Twenty-three (63.9%) patients were treated with monotherapy. PB was most frequently used in this type of treatment, followed by CBZ, VPA, and then CZP. In polytherapies as well, PB and CBZ were preferred. The incidence of congenital malformation were reported to be reduced in monotherapy, as well as by avoiding the combination of VPA and CBZ (3). From that viewpoint, prescriptions seemed to have been reasonable. Few patients were treated with phenytoin (PHT), perhaps because of difficulties in adjustment of serum concentration, or for cosmetic reason. In this study, it was unclear whether the effects of prescriptions were the results of an effort to adjust drugs for pregnancy.

Regarding complications during pregnancy, in some studies, higher risks of miscarriage (4,5), toxemia of pregnancy (4,6), vaginal bleeding (7,8), premature separation of the placenta (7,8), preterm delivery (6), and surgical procedures (9) were reported. Several negative reports considered each type of complication (4,11,12). At this time, it seems unclear that the risks of complications are definitively higher in women with epilepsy. In our study, statistically significant differences between the epilepsy group and the control group did not exist, with the exception of abnormal rotation in the birth canal. Epileptic seizures were observed in seven patients. The types and frequency of seizures were difficult to determine based only on the information from the medical records. Serum AED levels were measured in five of seven cases. Four cases showed a so-called ‘therapeutic range.’ One case showed a low serum level (23.1 μg/ml), although the mother was prescribed 800 mg/day VPA, perhaps because of noncompliance.

AEDs also were suggested to influence the body dimensions of infants (10,13–15). A recent study in Sweden reported low birth weights and smaller head circumferences in infants of mothers with epilepsy under treatment (16). In our cases, no differences in the birth weight were found between the epilepsy group and the control group.

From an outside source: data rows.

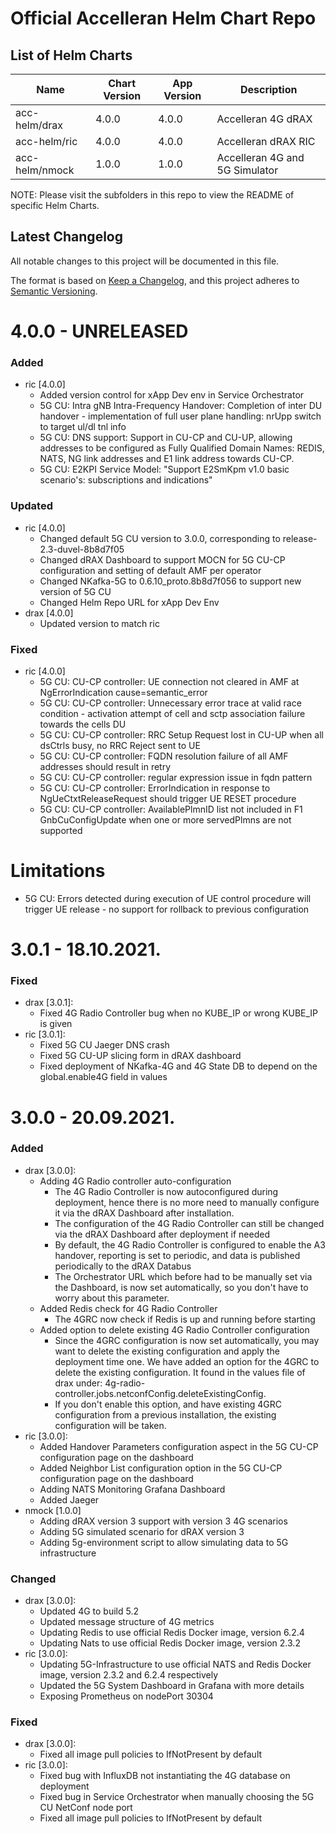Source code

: # Official Accelleran Helm Chart Repo

## List of Helm Charts

| Name  | Chart Version  | App Version  | Description   |
|--- |--- |--- |---  |   
| acc-helm/drax                             |  4.0.0             |  4.0.0                             |  Accelleran 4G dRAX |  
| acc-helm/ric                              |  4.0.0             |  4.0.0                             |  Accelleran dRAX RIC | 
| acc-helm/nmock                            |  1.0.0             |  1.0.0                             |  Accelleran 4G and 5G Simulator | 

NOTE: Please visit the subfolders in this repo to view the README of specific Helm Charts.

## Latest Changelog

All notable changes to this project will be documented in this file.

The format is based on [Keep a Changelog](https://keepachangelog.com/en/1.0.0/),
and this project adheres to [Semantic Versioning](https://semver.org/spec/v2.0.0.html).

# 4.0.0 - UNRELEASED
### Added
- ric [4.0.0]
  - Added version control for xApp Dev env in Service Orchestrator
  - 5G CU: Intra gNB Intra-Frequency Handover: Completion of inter DU handover - implementation of full user plane handling: nrUpp switch to target ul/dl tnl info
  - 5G CU: DNS support: Support in CU-CP and CU-UP, allowing addresses to be configured as Fully Qualified Domain Names: REDIS, NATS, NG link addresses and E1 link address towards CU-CP.
  - 5G CU: E2KPI Service Model: "Support E2SmKpm v1.0 basic scenario's: subscriptions and indications"
### Updated
- ric [4.0.0]
  - Changed default 5G CU version to 3.0.0, corresponding to release-2.3-duvel-8b8d7f05
  - Changed dRAX Dashboard to support MOCN for 5G CU-CP configuration and setting of default AMF per operator
  - Changed NKafka-5G to 0.6.10_proto.8b8d7f056 to support new version of 5G CU
  - Changed Helm Repo URL for xApp Dev Env
- drax [4.0.0]
  - Updated version to match ric
### Fixed
- ric [4.0.0]
  - 5G CU: CU-CP controller:   UE connection not cleared in AMF at NgErrorIndication cause=semantic_error
  - 5G CU: CU-CP controller:   Unnecessary error trace at valid race condition - activation attempt of cell and sctp association failure towards the cells DU
  - 5G CU: CU-CP controller:	RRC Setup Request lost in CU-UP when all dsCtrls busy, no RRC Reject sent to UE
  - 5G CU: CU-CP controller:	FQDN resolution failure of all AMF addresses should result in retry
  - 5G CU: CU-CP controller:	regular expression issue in fqdn pattern
  - 5G CU: CU-CP controller:	ErrorIndication in response to NgUeCtxtReleaseRequest should trigger UE RESET procedure
  - 5G CU: CU-CP controller:	AvailablePlmnID list not included in F1 GnbCuConfigUpdate when one or more servedPlmns are not supported
# Limitations
  - 5G CU: Errors detected during execution of UE control procedure will trigger UE release - no support for rollback to previous configuration



# 3.0.1 - 18.10.2021.
### Fixed
- drax [3.0.1]:
  - Fixed 4G Radio Controller bug when no KUBE_IP or wrong KUBE_IP is given
- ric [3.0.1]:
  - Fixed 5G CU Jaeger DNS crash
  - Fixed 5G CU-UP slicing form in dRAX dashboard
  - Fixed deployment of NKafka-4G and 4G State DB to depend on the global.enable4G field in values  
    
# 3.0.0 - 20.09.2021.
### Added
- drax [3.0.0]:
  - Adding 4G Radio controller auto-configuration
    - The 4G Radio Controller is now autoconfigured during deployment, hence there is no more need to manually configure it via the dRAX Dashboard after installation.
    - The configuration of the 4G Radio Controller can still be changed via the dRAX Dashboard after deployment if needed
    - By default, the 4G Radio Controller is configured to enable the A3 handover, reporting is set to periodic, and data is published periodically to the dRAX Databus
    - The Orchestrator URL which before had to be manually set via the Dashboard, is now set automatically, so you don't have to worry about this parameter.
  - Added Redis check for 4G Radio Controller
    - The 4GRC now check if Redis is up and running before starting
  - Added option to delete existing 4G Radio Controller configuration
    - Since the 4GRC configuration is now set automatically, you may want to delete the existing configuration and apply the deployment time one. We have added an option for the 4GRC to delete the existing configuration. It found in the values file of drax under: 4g-radio-controller.jobs.netconfConfig.deleteExistingConfig.
    - If you don't enable this option, and have existing 4GRC configuration from a previous installation, the existing configuration will be taken.
- ric [3.0.0]:
  - Added Handover Parameters configuration aspect in the 5G CU-CP configuration page on the dashboard
  - Added Neighbor List configuration option in the 5G CU-CP configuration page on the dashboard
  - Adding NATS Monitoring Grafana Dashboard
  - Added Jaeger
- nmock [1.0.0]
  - Adding dRAX version 3 support with version 3 4G scenarios 
  - Adding 5G simulated scenario for dRAX version 3
  - Adding 5g-environment script to allow simulating data to 5G infrastructure
    

### Changed
- drax [3.0.0]:
  - Updated 4G to build 5.2
  - Updated message structure of 4G metrics
  - Updating Redis to use official Redis Docker image, version 6.2.4
  - Updating Nats to use official Redis Docker image, version 2.3.2
- ric [3.0.0]:
  - Updating 5G-Infrastructure to use official NATS and Redis Docker image, version 2.3.2 and 6.2.4 respectively
  - Updated the 5G System Dashboard in Grafana with more details
  - Exposing Prometheus on nodePort 30304


### Fixed
- drax [3.0.0]:
  - Fixed all image pull policies to IfNotPresent by default
- ric [3.0.0]:
  - Fixed bug with InfluxDB not instantiating the 4G database on deployment
  - Fixed bug in Service Orchestrator when manually choosing the 5G CU NetConf node port
  - Fixed all image pull policies to IfNotPresent by default

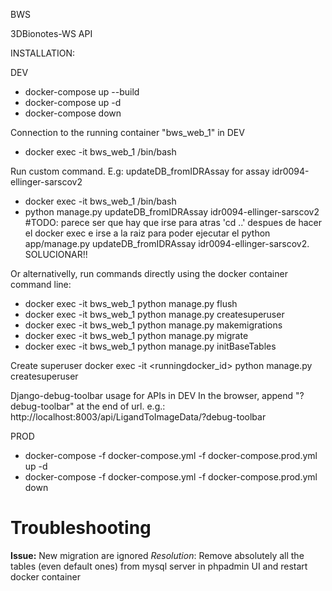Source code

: BWS

3DBionotes-WS API

INSTALLATION:

DEV
- docker-compose up --build
- docker-compose up -d
- docker-compose down

 Connection to the running container "bws_web_1" in DEV
- docker exec -it bws_web_1 /bin/bash

Run custom command. E.g: updateDB_fromIDRAssay for assay idr0094-ellinger-sarscov2
- docker exec -it bws_web_1 /bin/bash
- python manage.py updateDB_fromIDRAssay idr0094-ellinger-sarscov2
#TODO: parece ser que hay que irse para atras 'cd ..' despues de hacer el docker exec e irse a la raiz para poder ejecutar el python app/manage.py updateDB_fromIDRAssay idr0094-ellinger-sarscov2. SOLUCIONAR!!

Or alternativelly, run commands directly using the docker container command line:
- docker exec -it bws_web_1 python manage.py flush
- docker exec -it bws_web_1 python manage.py createsuperuser
- docker exec -it bws_web_1 python manage.py makemigrations
- docker exec -it bws_web_1 python manage.py migrate
- docker exec -it bws_web_1 python manage.py initBaseTables

Create superuser
docker exec -it <runningdocker_id> python manage.py createsuperuser

Django-debug-toolbar usage for APIs in DEV
In the browser, append "?debug-toolbar" at the end of url.
 e.g.: http://localhost:8003/api/LigandToImageData/?debug-toolbar

PROD
- docker-compose -f docker-compose.yml -f docker-compose.prod.yml up -d
- docker-compose -f docker-compose.yml -f docker-compose.prod.yml down

# Troubleshooting
 
**Issue:** New migration are ignored
*Resolution*: Remove absolutely all the tables (even default ones) from mysql server in phpadmin UI and restart docker container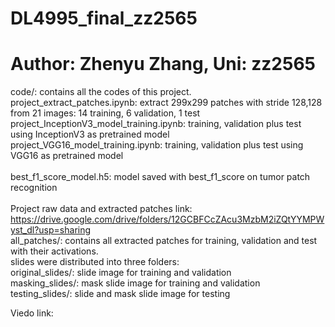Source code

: # DL4995_final_zz2565
# Author: Zhenyu Zhang, Uni: zz2565

code/: contains all the codes of this project. <br />
    project_extract_patches.ipynb: extract 299x299 patches with stride 128,128 from 21 images: 14 training, 6 validation, 1 test <br />
    project_InceptionV3_model_training.ipynb: training, validation plus test using InceptionV3 as pretrained model <br />
    project_VGG16_model_training.ipynb: training, validation plus test using VGG16 as pretrained model <br />
<br />
best_f1_score_model.h5: model saved with best_f1_score on tumor patch recognition <br />
<br />
Project raw data and extracted patches link: https://drive.google.com/drive/folders/12GCBFCcZAcu3MzbM2iZQtYYMPWyst_dl?usp=sharing <br />
    all_patches/: contains all extracted patches for training, validation and test with their activations. <br />
    slides were distributed into three folders: <br />
        original_slides/: slide image for training and validation <br />
        masking_slides/: mask slide image for training and validation <br />
        testing_slides/: slide and mask slide image for testing <br />

Viedo link:
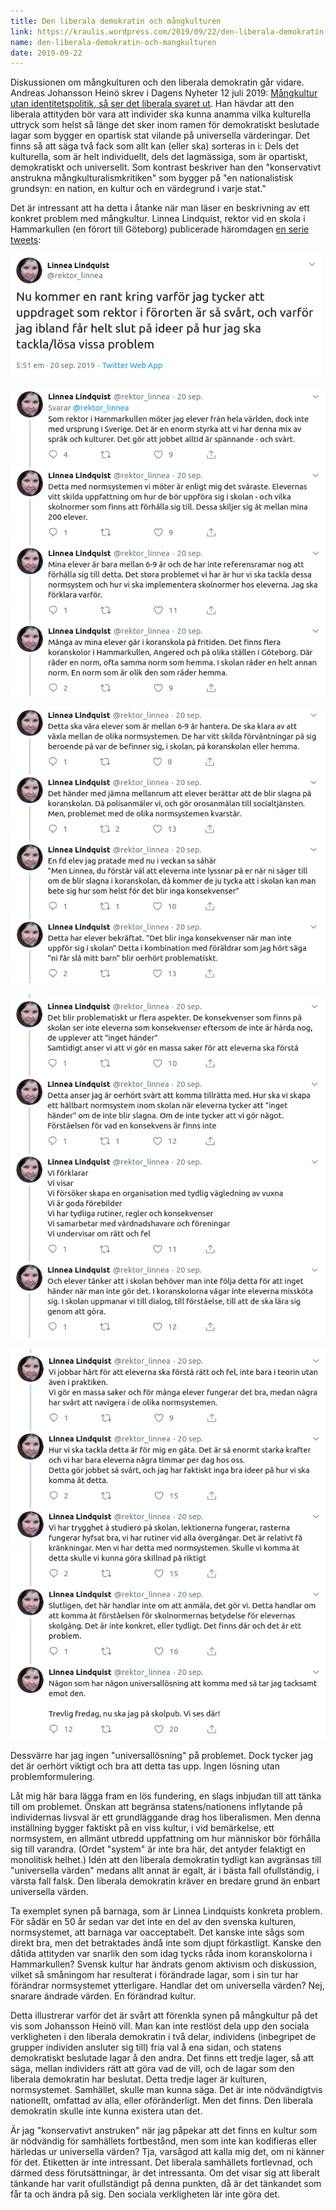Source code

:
 ```yaml
---
title: Den liberala demokratin och mångkulturen
link: https://kraulis.wordpress.com/2019/09/22/den-liberala-demokratin-och-mangkulturen/
name: den-liberala-demokratin-och-mangkulturen
date: 2019-09-22
---
```

Diskussionen om mångkulturen och den liberala demokratin går vidare. Andreas Johansson Heinö skrev i Dagens Nyheter 12 juli 2019: [Mångkultur utan identitetspolitik, så ser det liberala svaret ut](https://www.dn.se/ledare/andreas-johansson-heino-mangkultur-utan-identitetspolitik-sa-ser-det-liberala-svaret-ut/). Han hävdar att den liberala attityden bör vara att individer ska kunna anamma vilka kulturella uttryck som helst så länge det sker inom ramen för demokratiskt beslutade lagar som bygger en opartisk stat vilande på universella värderingar. Det finns så att säga två fack som allt kan (eller ska) sorteras in i: Dels det kulturella, som är helt individuellt, dels det lagmässiga, som är opartiskt, demokratiskt och universellt. Som kontrast beskriver han den "konservativt anstrukna mångkulturalismkritiken" som bygger på "en nationalistisk grundsyn: en nation, en kultur och en värdegrund i varje stat."

Det är intressant att ha detta i åtanke när man läser en beskrivning av ett konkret problem med mångkultur. Linnea Lindquist, rektor vid en skola i Hammarkullen (en förort till Göteborg) publicerade häromdagen [en serie tweets](https://twitter.com/rektor_linnea/status/1175074946437079040):

![](/files/linnea-lindquist-2019-09-20_1.png)



![](/files/linnea_lindquist_2019-09-20_2.png)

![](/files/linnea_lindquist_2019-09-20_3.png)

![](/files/linnea_lindquist_2019-09-20_4.png)

![](/files/linnea_lindquist_2019-09-21_5.png)

Dessvärre har jag ingen "universallösning" på problemet. Dock tycker jag det är oerhört viktigt och bra att detta tas upp. Ingen lösning utan problemformulering.

Låt mig här bara lägga fram en lös fundering, en slags inbjudan till att tänka till om problemet. Önskan att begränsa statens/nationens inflytande på individernas livsval är ett grundläggande drag hos liberalismen. Men denna inställning bygger faktiskt på en viss kultur, i vid bemärkelse, ett normsystem, en allmänt utbredd uppfattning om hur människor bör förhålla sig till varandra. (Ordet "system" är inte bra här, det antyder felaktigt en monolitisk helhet.) Idén att den liberala demokratin tydligt kan avgränsas till "universella värden" medans allt annat är egalt, är i bästa fall ofullständig, i värsta fall falsk. Den liberala demokratin kräver en bredare grund än enbart universella värden.

Ta exemplet synen på barnaga, som är Linnea Lindquists konkreta problem. För sådär en 50 år sedan var det inte en del av den svenska kulturen, normsystemet, att barnaga var oacceptabelt. Det kanske inte sågs som direkt bra, men det betraktades ändå inte som djupt förkastligt. Kanske den dåtida attityden var snarlik den som idag tycks råda inom koranskolorna i Hammarkullen? Svensk kultur har ändrats genom aktivism och diskussion, vilket så småningom har resulterat i förändrade lagar, som i sin tur har förändrar normsystemet ytterligare. Handlar det om universella värden? Nej, snarare ändrade värden. En förändrad kultur.

Detta illustrerar varför det är svårt att förenkla synen på mångkultur på det vis som Johansson Heinö vill. Man kan inte restlöst dela upp den sociala verkligheten i den liberala demokratin i två delar, individens (inbegripet de grupper individen ansluter sig till) fria val å ena sidan, och statens demokratiskt beslutade lagar å den andra. Det finns ett tredje lager, så att säga, mellan individers rätt att göra vad de vill, och de lagar som den liberala demokratin har beslutat. Detta tredje lager är kulturen, normsystemet. Samhället, skulle man kunna säga. Det är inte nödvändigtvis nationellt, omfattad av alla, eller oföränderligt. Men det finns. Den liberala demokratin skulle inte kunna existera utan det.

Är jag "konservativt anstruken" när jag påpekar att det finns en kultur som är nödvändig för samhällets fortbestånd, men som inte kan kodifieras eller härledas ur universella värden? Tja, varsågod att kalla mig det, om ni känner för det. Etiketten är inte intressant. Det liberala samhällets fortlevnad, och därmed dess förutsättningar, är det intressanta. Om det visar sig att liberalt tänkande har varit ofullständigt på denna punkten, då är det tänkandet som får ta och ändra på sig. Den sociala verkligheten lär inte göra det.

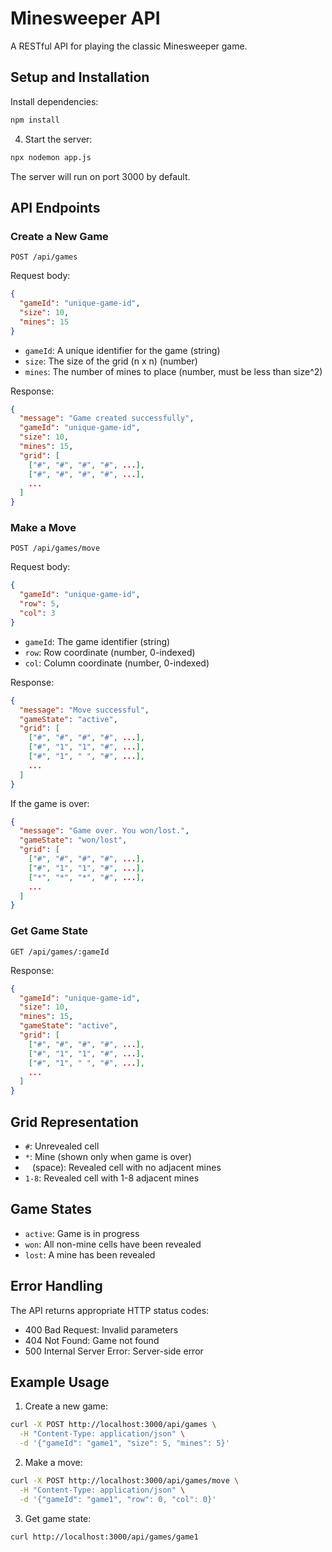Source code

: # Minesweeper API

A RESTful API for playing the classic Minesweeper game.

## Setup and Installation

Install dependencies:

```bash
npm install
```

4. Start the server:

```bash
npx nodemon app.js
```

The server will run on port 3000 by default.

## API Endpoints

### Create a New Game

```
POST /api/games
```

Request body:

```json
{
  "gameId": "unique-game-id",
  "size": 10,
  "mines": 15
}
```

- `gameId`: A unique identifier for the game (string)
- `size`: The size of the grid (n x n) (number)
- `mines`: The number of mines to place (number, must be less than size^2)

Response:

```json
{
  "message": "Game created successfully",
  "gameId": "unique-game-id",
  "size": 10,
  "mines": 15,
  "grid": [
    ["#", "#", "#", "#", ...],
    ["#", "#", "#", "#", ...],
    ...
  ]
}
```

### Make a Move

```
POST /api/games/move
```

Request body:

```json
{
  "gameId": "unique-game-id",
  "row": 5,
  "col": 3
}
```

- `gameId`: The game identifier (string)
- `row`: Row coordinate (number, 0-indexed)
- `col`: Column coordinate (number, 0-indexed)

Response:

```json
{
  "message": "Move successful",
  "gameState": "active",
  "grid": [
    ["#", "#", "#", "#", ...],
    ["#", "1", "1", "#", ...],
    ["#", "1", " ", "#", ...],
    ...
  ]
}
```

If the game is over:

```json
{
  "message": "Game over. You won/lost.",
  "gameState": "won/lost",
  "grid": [
    ["#", "#", "#", "#", ...],
    ["#", "1", "1", "#", ...],
    ["*", "*", "*", "#", ...],
    ...
  ]
}
```

### Get Game State

```
GET /api/games/:gameId
```

Response:

```json
{
  "gameId": "unique-game-id",
  "size": 10,
  "mines": 15,
  "gameState": "active",
  "grid": [
    ["#", "#", "#", "#", ...],
    ["#", "1", "1", "#", ...],
    ["#", "1", " ", "#", ...],
    ...
  ]
}
```

## Grid Representation

- `#`: Unrevealed cell
- `*`: Mine (shown only when game is over)
- ` ` (space): Revealed cell with no adjacent mines
- `1-8`: Revealed cell with 1-8 adjacent mines

## Game States

- `active`: Game is in progress
- `won`: All non-mine cells have been revealed
- `lost`: A mine has been revealed

## Error Handling

The API returns appropriate HTTP status codes:

- 400 Bad Request: Invalid parameters
- 404 Not Found: Game not found
- 500 Internal Server Error: Server-side error

## Example Usage

1. Create a new game:

```bash
curl -X POST http://localhost:3000/api/games \
  -H "Content-Type: application/json" \
  -d '{"gameId": "game1", "size": 5, "mines": 5}'
```

2. Make a move:

```bash
curl -X POST http://localhost:3000/api/games/move \
  -H "Content-Type: application/json" \
  -d '{"gameId": "game1", "row": 0, "col": 0}'
```

3. Get game state:

```bash
curl http://localhost:3000/api/games/game1
```
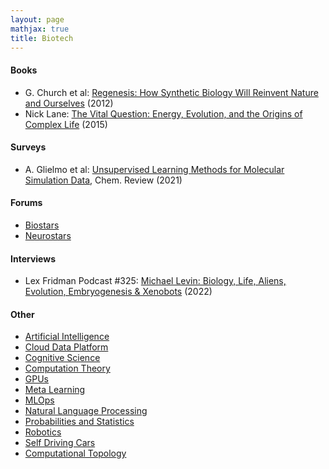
 ```yaml
---
layout: page
mathjax: true
title: Biotech
---
```

#### Books
* G. Church et al: [Regenesis: How Synthetic Biology Will Reinvent Nature and Ourselves](https://www.amazon.com/dp/B0892SSCW4) (2012)
* Nick Lane: [The Vital Question: Energy, Evolution, and the Origins of Complex Life](https://www.amazon.com/gp/product/B00OD8Z4JW/ref=dbs_a_def_rwt_bibl_vppi_i1) (2015)

#### Surveys
* A. Glielmo et al: [Unsupervised Learning Methods for Molecular Simulation Data](https://pubs.acs.org/doi/10.1021/acs.chemrev.0c01195), Chem. Review (2021)

#### Forums
* [Biostars](https://www.biostars.org/)
* [Neurostars](https://neurostars.org/)

#### Interviews
* Lex Fridman Podcast #325: [Michael Levin: Biology, Life, Aliens, Evolution, Embryogenesis & Xenobots](https://www.youtube.com/watch?v=p3lsYlod5OU) (2022)

#### Other
* [Artificial Intelligence](artificial_intelligence.md)
* [Cloud Data Platform](cloud_data_platform.md)
* [Cognitive Science](cognitive_science.md)
* [Computation Theory](computation_theory.md)
* [GPUs](gpus.md)
* [Meta Learning](meta_learning.md)
* [MLOps](mlops.md)
* [Natural Language Processing](natural_language_processing.md)
* [Probabilities and Statistics](probabilities_and_statistics.md)
* [Robotics](robotics.md)
* [Self Driving Cars](self_driving_cars.md)
* [Computational Topology](computational_topology.md)
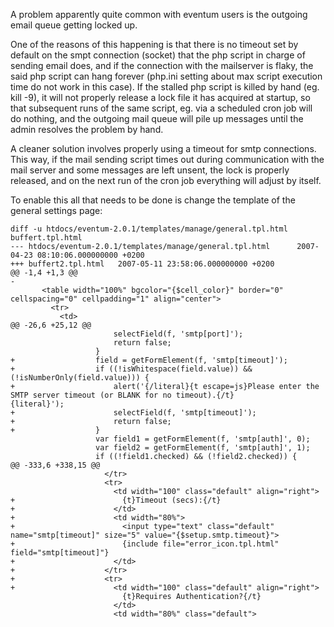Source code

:A problem apparently quite common with eventum users is the outgoing email queue getting locked up.

One of the reasons of this happening is that there is no timeout set by default on the smpt connection (socket) that the php script in charge of sending email does, and if the connection with the mailserver is flaky, the said php script can hang forever (php.ini setting about max script execution time do not work in this case). If the stalled php script is killed by hand (eg. kill -9), it will not properly release a lock file it has acquired at startup, so that subsequent runs of the same script, eg. via a scheduled cron job will do nothing, and the outgoing mail queue will pile up messages until the admin resolves the problem by hand.

A cleaner solution involves properly using a timeout for smtp connections. This way, if the mail sending script times out during communication with the mail server and some messages are left unsent, the lock is properly released, and on the next run of the cron job everything will adjust by itself.

To enable this all that needs to be done is change the template of the general settings page:

    diff -u htdocs/eventum-2.0.1/templates/manage/general.tpl.html buffert.tpl.html
    --- htdocs/eventum-2.0.1/templates/manage/general.tpl.html      2007-04-23 08:10:06.000000000 +0200
    +++ buffert2.tpl.html   2007-05-11 23:58:06.000000000 +0200
    @@ -1,4 +1,3 @@
    -
           <table width="100%" bgcolor="{$cell_color}" border="0" cellspacing="0" cellpadding="1" align="center">
             <tr>
               <td>
    @@ -26,6 +25,12 @@
                           selectField(f, 'smtp[port]');
                           return false;
                       }
    +                  field = getFormElement(f, 'smtp[timeout]');
    +                  if ((!isWhitespace(field.value)) && (!isNumberOnly(field.value))) {
    +                      alert('{/literal}{t escape=js}Please enter the SMTP server timeout (or BLANK for no timeout).{/t}                         {literal}');
    +                      selectField(f, 'smtp[timeout]');
    +                      return false;
    +                  }
                       var field1 = getFormElement(f, 'smtp[auth]', 0);
                       var field2 = getFormElement(f, 'smtp[auth]', 1);
                       if ((!field1.checked) && (!field2.checked)) {
    @@ -333,6 +338,15 @@
                         </tr>
                         <tr>
                           <td width="100" class="default" align="right">
    +                        {t}Timeout (secs):{/t}
    +                      </td>
    +                      <td width="80%">
    +                        <input type="text" class="default" name="smtp[timeout]" size="5" value="{$setup.smtp.timeout}">
    +                        {include file="error_icon.tpl.html" field="smtp[timeout]"}
    +                      </td>
    +                    </tr>
    +                    <tr>
    +                      <td width="100" class="default" align="right">
                             {t}Requires Authentication?{/t} 
                           </td>
                           <td width="80%" class="default">
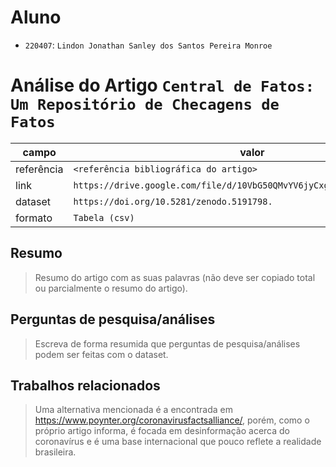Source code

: # Aluno
* `220407`: `Lindon Jonathan Sanley dos Santos Pereira Monroe`

# Análise do Artigo `Central de Fatos: Um Repositório de Checagens de Fatos`

| campo | valor |
|------------|----------------------------------------|
| referência | `<referência bibliográfica do artigo>` |
| link       | `https://drive.google.com/file/d/10VbG50QMvYV6jyCxgU2mwP21vYUG6CcA/view` |
| dataset | `https://doi.org/10.5281/zenodo.5191798.` |
| formato | `Tabela (csv)` |

## Resumo

> Resumo do artigo com as suas palavras (não deve ser copiado total ou parcialmente o resumo do artigo).

## Perguntas de pesquisa/análises

> Escreva de forma resumida que perguntas de pesquisa/análises podem ser feitas com o dataset.

## Trabalhos relacionados

> Uma alternativa mencionada é a encontrada em https://www.poynter.org/coronavirusfactsalliance/, porém, como o próprio artigo informa, é focada em desinformação acerca do coronavírus e é uma base internacional que pouco reflete a realidade brasileira.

Many reports suggested that the incidence of malformation increased in the offspring of mothers with epilepsy under treatment (17–19). The risks of congenital malformations in pregnancy involving women with epilepsy were estimated to be about twice that of controls (16). In this research, one case showed a malformation of a cleft lip and palate. The frequency was lower than that in the controls. The mother had several risk factors, including delivery at 39 years old and myoma uteri; therefore, AEDs alone were not blamed for the malformations.

Although VPA was used at 1,400 mg/day and showed relatively high concentrations, the serum AEDs levels were all within therapeutic range. She had not experienced a seizure for >5 years at the time of pregnancy; and in the EEG at week 20, a spike was not found (a slow-wave burst was detected).VPA was reported to increase the risk of malformation. Kaneko et al. (18) recommended, in their guidelines for the pregnancy of women with epilepsy, that the daily dose of VPA should be <1,000 mg. ZNS-related malformation in monotherapy has not been reported. However, as in this case, research reports malformations in polytherapy including ZNS (20). Taking these findings into account, it seemed that more effort should be made to adjust prescriptions.

CONCLUSIONS

In this research, we reviewed our practices regarding treatment of pregnancies in women with epilepsy. Statistically, the frequency of complications of pregnancy, including congenital malformations, was not shown to be significantly different from that in a control group. Obtaining data regarding how each doctor provided information to patients and adjusted treatment individually was difficult, as physicians from various hospital departments worked independently, with no centralized treatment method. A more systematic ‘team’ approach, involving the cooperation of obstetricians and other specialists who treat epilepsy, is strongly indicated.